▸ Required action
Return verbatim the run of lines that opens with the line holding "G04 Gerber Fmt" and closes with the last line of the records.

▸ Records provided
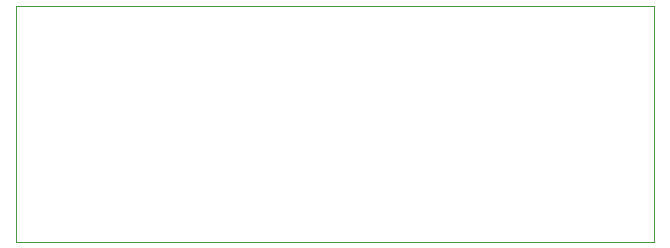
<source format=gbr>
G04 #@! TF.GenerationSoftware,KiCad,Pcbnew,(5.1.4)-1*
G04 #@! TF.CreationDate,2020-02-28T05:18:07+09:00*
G04 #@! TF.ProjectId,Buzzer_Test_UM1515IA,42757a7a-6572-45f5-9465-73745f554d31,rev?*
G04 #@! TF.SameCoordinates,Original*
G04 #@! TF.FileFunction,Profile,NP*
%FSLAX46Y46*%
G04 Gerber Fmt 4.6, Leading zero omitted, Abs format (unit mm)*
G04 Created by KiCad (PCBNEW (5.1.4)-1) date 2020-02-28 05:18:07*
%MOMM*%
%LPD*%
G04 APERTURE LIST*
%ADD10C,0.050000*%
G04 APERTURE END LIST*
D10*
X148000000Y-104000000D02*
X94000000Y-104000000D01*
X148000000Y-84000000D02*
X148000000Y-104000000D01*
X94000000Y-84000000D02*
X148000000Y-84000000D01*
X94000000Y-85000000D02*
X94000000Y-84000000D01*
X94000000Y-104000000D02*
X94000000Y-85000000D01*
M02*

</source>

▸ Exercise result
G04 Gerber Fmt 4.6, Leading zero omitted, Abs format (unit mm)*
G04 Created by KiCad (PCBNEW (5.1.4)-1) date 2020-02-28 05:18:07*
%MOMM*%
%LPD*%
G04 APERTURE LIST*
%ADD10C,0.050000*%
G04 APERTURE END LIST*
D10*
X148000000Y-104000000D02*
X94000000Y-104000000D01*
X148000000Y-84000000D02*
X148000000Y-104000000D01*
X94000000Y-84000000D02*
X148000000Y-84000000D01*
X94000000Y-85000000D02*
X94000000Y-84000000D01*
X94000000Y-104000000D02*
X94000000Y-85000000D01*
M02*

</source>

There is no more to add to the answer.